Syria’s constitutional efforts grind to a halt
ISTANBUL - A drive to set up a panel to write a new constitution for Syria has all but ground to a halt because of deep political differences between local and international players.
One year ago, a meeting in Russia of almost 1,400 representatives of various Syrian groups led to the formation of a “Constitutional Committee.” Announcing the decision on January 30, 2018, Staffan de Mistura, the UN Syria envoy at the time, said the committee’s work would be “drafting a constitutional reform.”
The plan sparked hopes for a political process in Syria that could lead to free elections and the end of a war that has killed hundreds of thousands of people and has caused widespread destruction since 2011.
Twelve months later, there is no sign of constitutional talks starting anytime soon.
The United Nations said the committee is to draw 50 delegates each from three sides: the Syrian government, the opposition and civil society. The three groups’ composition was to be decided by the Damascus government, opposition organisations and the United Nations, respectively, but months of diplomatic efforts failed to get the committee established.
Russia, Iran and Turkey — the trio driving the so-called Astana process for Syria in parallel to UN peace efforts — missed a deadline set by Russian President Vladimir Putin to have the committee start work in December. They then said the panel should be up and running “early” in 2019 but that, too, appears to have been overly optimistic.
“This is a game with many sides,” Hasan Yalcin, an Istanbul-based expert on Turkish foreign policy, said. Yalcin, director of Strategic Studies at the Foundation for Political, Economic and Social Research, a think-tank that often reflects the Turkish government thinking, said he did not expect the committee to be ready before May or June.
Unyielding enmity and distrust between the government of Syrian President Bashar Assad, the opposition and other Syrian groups are among reasons for the delay. Following a string of victories on the battlefield, Assad appears in no rush to offer compromises to the opposition.
The United Nations last October said Damascus rejected the world body’s list of the 50 civil society members and did not accept a UN role in the selection of panellists. Western powers condemned Syria’s stance. The opposition is concerned that Assad could use the committee to make sure that his regime stays in power.
Further talks failed to overcome the impasse for much of last year but a statement issued by the Astana powers in December suggested they reached an agreement among themselves, even though no details were given.
International negotiations continue. New UN Syria Envoy Geir Pedersen raised the issue of the committee in talks with Turkish Foreign Minister Mevlut Cavusoglu and the US Special Representative for Syria James Jeffrey, the United Nations said.
Turkey’s determination to prevent Kurdish autonomy in post-war Syria has been another complication.
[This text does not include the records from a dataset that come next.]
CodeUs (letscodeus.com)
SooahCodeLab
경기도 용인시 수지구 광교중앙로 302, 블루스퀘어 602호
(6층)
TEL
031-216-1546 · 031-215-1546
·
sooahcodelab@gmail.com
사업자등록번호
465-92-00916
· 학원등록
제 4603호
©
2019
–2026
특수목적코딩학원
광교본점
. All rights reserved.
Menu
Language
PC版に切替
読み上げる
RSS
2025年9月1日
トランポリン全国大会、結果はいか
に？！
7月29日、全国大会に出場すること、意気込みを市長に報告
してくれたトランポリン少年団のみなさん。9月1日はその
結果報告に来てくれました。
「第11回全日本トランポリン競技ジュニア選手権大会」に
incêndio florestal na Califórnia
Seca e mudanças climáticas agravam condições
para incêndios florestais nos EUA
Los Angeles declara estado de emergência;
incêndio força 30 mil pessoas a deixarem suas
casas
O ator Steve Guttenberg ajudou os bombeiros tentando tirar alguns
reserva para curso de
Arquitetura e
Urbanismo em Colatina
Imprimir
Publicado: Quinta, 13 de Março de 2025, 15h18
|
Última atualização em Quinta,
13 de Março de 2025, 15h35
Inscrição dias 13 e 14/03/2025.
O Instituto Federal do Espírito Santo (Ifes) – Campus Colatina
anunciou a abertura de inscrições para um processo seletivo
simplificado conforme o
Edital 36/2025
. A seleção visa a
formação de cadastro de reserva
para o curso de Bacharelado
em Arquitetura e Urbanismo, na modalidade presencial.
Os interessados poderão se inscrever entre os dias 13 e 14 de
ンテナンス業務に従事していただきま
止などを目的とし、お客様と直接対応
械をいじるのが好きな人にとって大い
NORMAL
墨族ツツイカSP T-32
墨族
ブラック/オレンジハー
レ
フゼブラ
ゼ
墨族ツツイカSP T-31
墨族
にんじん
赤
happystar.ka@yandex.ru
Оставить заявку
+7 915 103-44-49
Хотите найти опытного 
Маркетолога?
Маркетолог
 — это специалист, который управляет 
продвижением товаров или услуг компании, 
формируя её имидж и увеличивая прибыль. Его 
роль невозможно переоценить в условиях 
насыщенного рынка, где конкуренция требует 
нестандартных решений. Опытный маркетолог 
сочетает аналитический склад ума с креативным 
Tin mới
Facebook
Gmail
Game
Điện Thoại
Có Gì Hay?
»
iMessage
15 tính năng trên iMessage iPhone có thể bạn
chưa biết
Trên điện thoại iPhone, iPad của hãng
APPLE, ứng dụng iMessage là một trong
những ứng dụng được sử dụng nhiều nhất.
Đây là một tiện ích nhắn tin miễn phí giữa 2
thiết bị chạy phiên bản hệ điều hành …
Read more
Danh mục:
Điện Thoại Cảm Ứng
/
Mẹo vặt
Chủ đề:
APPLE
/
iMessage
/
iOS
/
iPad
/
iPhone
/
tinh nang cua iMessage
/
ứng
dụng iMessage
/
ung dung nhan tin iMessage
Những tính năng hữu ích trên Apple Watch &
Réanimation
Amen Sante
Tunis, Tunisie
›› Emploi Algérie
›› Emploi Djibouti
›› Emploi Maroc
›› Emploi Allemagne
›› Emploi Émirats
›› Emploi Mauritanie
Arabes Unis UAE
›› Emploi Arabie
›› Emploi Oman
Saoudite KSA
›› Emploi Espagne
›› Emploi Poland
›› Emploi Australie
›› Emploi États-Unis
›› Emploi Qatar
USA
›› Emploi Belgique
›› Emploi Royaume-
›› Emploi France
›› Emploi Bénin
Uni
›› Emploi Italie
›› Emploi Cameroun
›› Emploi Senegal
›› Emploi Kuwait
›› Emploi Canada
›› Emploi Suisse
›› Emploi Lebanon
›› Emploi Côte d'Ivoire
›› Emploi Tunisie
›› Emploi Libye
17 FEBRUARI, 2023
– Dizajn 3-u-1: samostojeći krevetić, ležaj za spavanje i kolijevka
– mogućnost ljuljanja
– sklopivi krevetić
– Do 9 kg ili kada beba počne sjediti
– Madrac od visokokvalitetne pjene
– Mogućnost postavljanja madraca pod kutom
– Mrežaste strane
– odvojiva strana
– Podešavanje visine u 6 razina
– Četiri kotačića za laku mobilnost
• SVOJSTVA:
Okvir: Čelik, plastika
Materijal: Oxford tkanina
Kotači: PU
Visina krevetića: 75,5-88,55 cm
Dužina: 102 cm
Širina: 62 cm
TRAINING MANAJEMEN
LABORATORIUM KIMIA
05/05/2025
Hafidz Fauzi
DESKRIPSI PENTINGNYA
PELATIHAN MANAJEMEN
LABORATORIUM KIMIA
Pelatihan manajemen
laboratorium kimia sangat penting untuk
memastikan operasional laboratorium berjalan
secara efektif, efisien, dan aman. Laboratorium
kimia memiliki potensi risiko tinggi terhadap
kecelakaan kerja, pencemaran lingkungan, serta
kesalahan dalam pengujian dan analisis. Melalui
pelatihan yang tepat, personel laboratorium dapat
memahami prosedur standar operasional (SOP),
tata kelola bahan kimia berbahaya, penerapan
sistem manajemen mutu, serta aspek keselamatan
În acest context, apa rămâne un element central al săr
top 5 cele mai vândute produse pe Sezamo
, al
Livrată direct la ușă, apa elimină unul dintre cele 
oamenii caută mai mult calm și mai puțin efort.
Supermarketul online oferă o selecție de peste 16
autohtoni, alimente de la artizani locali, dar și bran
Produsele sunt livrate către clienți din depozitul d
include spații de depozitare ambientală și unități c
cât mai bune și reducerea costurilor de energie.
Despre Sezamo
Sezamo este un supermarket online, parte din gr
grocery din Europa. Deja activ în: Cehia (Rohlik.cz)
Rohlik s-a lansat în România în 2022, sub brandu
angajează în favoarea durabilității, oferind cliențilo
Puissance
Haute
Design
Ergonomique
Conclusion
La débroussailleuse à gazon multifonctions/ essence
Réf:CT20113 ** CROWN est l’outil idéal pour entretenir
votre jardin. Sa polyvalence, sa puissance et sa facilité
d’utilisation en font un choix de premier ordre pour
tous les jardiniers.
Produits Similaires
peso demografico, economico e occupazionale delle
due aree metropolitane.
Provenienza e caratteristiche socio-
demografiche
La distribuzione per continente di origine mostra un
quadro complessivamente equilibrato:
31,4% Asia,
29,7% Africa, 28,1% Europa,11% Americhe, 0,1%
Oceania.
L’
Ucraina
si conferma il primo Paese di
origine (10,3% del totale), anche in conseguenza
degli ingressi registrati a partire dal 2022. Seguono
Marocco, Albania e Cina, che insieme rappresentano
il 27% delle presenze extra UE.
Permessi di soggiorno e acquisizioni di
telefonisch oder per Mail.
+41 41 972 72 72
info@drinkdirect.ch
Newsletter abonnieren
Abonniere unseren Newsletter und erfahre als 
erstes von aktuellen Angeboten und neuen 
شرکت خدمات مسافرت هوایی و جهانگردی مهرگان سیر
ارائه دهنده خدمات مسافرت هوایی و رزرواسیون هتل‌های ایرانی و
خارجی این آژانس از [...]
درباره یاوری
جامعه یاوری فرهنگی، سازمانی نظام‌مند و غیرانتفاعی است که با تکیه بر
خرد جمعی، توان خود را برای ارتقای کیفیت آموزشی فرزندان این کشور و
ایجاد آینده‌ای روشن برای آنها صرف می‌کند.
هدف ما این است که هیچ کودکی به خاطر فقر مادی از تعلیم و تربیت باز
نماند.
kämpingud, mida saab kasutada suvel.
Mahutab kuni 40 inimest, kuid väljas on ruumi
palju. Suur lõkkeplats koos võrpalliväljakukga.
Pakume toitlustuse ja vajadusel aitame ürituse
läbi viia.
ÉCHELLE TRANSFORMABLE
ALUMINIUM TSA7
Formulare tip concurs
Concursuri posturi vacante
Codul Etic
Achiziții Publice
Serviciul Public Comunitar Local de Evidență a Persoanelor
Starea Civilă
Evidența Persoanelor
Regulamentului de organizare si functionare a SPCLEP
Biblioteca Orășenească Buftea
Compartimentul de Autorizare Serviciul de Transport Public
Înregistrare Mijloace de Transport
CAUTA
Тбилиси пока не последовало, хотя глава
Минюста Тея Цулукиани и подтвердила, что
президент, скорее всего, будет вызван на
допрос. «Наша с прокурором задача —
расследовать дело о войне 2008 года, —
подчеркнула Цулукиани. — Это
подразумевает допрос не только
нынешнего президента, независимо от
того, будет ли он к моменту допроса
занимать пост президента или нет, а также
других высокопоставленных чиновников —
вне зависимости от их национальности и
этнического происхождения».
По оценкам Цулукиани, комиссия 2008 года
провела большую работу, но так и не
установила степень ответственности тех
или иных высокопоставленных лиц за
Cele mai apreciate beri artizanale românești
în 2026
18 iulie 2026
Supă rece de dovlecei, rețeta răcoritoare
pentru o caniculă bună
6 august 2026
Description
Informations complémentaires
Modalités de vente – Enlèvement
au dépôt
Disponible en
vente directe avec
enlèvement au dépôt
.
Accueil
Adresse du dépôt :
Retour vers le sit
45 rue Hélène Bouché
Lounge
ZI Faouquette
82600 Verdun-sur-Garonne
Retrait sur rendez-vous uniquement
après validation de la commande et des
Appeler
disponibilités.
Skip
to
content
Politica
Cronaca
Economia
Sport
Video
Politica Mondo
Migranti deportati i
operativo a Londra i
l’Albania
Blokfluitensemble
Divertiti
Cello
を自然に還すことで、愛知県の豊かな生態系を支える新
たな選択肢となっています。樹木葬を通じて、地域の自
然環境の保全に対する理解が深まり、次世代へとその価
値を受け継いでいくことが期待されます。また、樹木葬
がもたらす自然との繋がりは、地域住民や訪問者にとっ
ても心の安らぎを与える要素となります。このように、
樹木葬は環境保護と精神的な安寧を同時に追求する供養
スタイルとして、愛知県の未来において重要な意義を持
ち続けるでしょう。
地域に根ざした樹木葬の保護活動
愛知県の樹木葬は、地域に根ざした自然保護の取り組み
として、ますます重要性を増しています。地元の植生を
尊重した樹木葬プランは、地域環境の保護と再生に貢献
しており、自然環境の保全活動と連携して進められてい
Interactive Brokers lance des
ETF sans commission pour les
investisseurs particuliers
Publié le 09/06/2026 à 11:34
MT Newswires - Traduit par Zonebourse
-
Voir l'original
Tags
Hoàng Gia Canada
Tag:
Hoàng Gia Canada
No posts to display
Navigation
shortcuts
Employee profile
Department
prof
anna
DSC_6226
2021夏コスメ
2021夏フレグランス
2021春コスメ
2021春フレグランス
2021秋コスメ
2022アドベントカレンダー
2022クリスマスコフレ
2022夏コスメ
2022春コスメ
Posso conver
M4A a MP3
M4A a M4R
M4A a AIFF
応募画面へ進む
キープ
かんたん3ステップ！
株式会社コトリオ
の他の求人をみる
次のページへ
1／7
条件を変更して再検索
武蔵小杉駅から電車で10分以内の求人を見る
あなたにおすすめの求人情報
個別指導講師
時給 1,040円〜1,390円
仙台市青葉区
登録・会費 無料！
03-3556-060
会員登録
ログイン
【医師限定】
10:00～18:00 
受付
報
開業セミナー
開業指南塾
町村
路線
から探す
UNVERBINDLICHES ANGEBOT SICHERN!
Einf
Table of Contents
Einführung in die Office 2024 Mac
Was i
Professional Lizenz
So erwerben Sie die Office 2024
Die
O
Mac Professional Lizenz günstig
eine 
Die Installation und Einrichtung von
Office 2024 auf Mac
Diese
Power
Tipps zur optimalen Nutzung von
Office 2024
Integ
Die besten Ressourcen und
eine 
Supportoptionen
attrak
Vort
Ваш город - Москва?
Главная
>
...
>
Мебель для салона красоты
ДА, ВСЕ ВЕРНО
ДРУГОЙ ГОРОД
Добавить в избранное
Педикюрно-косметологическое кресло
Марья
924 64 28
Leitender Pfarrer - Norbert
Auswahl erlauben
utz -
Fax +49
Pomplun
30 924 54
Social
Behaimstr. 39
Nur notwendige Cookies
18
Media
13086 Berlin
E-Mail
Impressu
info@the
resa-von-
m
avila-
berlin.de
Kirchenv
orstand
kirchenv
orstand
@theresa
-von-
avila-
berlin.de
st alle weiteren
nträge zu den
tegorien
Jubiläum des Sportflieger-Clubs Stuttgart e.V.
The ruling political powers in Syria’s Kurdish region with its approximately 2 million people — 10% of Syria’s total population — are the Democratic Union Party (PYD) and its militia, the People’s Protection Units (YPG), organisations regarded as terrorist groups by Ankara.
“Turkey is absolutely against the participation of the PYD,” Yalcin said. Shortly after the Sochi conference of January 2018, Ankara asked the United Nations not to include PYD members in the constitutional body but Kurdish representatives asked Western countries to pressure Turkey to overcome that veto, news reports said.
Wrangling between the Astana trio and the West also plays a part. Putin, speaking after a January 24 meeting with Turkish President Recep Tayyip Erdogan in Moscow, said France, Germany and the United Kingdom had called on the United Nations not to ratify the list of committee members presented by Russia, Turkey and Iran. Putin said he had been surprised by the European demand but expressed hope that differences could be overcome.
His comments followed Russian statements in December accusing Western countries of trying to sabotage the formation of the constitutional panel. Russian Deputy Foreign Minister Sergei Ryabkov said the US-led “small group” on Syria, which includes Egypt, France, Germany, Jordan, Saudi Arabia, the United Kingdom and the United States, was trying to change the composition of the committee, news reports said.
US President Donald Trump’s unexpected announcement in December to pull out the 2,000 American troops deployed in Syria was an additional stumbling block because it changed the power balance in the country.
The withdrawal announcement triggered a scramble by several players for the wide parts of eastern Syria liberated from the Islamic State by the United States and the YPG, with possible repercussions on the committee’s composition. Turkey threatened to set up a buffer zone to drive the YPG from the border area, while Russia and the Assad government called for Syrian government troops to take control.
Putin has suggested talks between Turkey and Syria to settle the issue, pointing to the so-called Adana Protocol of 1998 that included joint Turkish-Syrian steps to combat terrorism. Analysts said the move could change relations between Turkey and the Syrian Kurds.
“Putin is looking to build the bridge between the Syrian Kurds and Turkey, via Damascus, by putting the 1998 Adana agreement back in play,” Andrew Parasiliti of the RAND Corporation said via e-mail. “This is not going to happen easily or quickly but it is one of the key steps in the political transition.”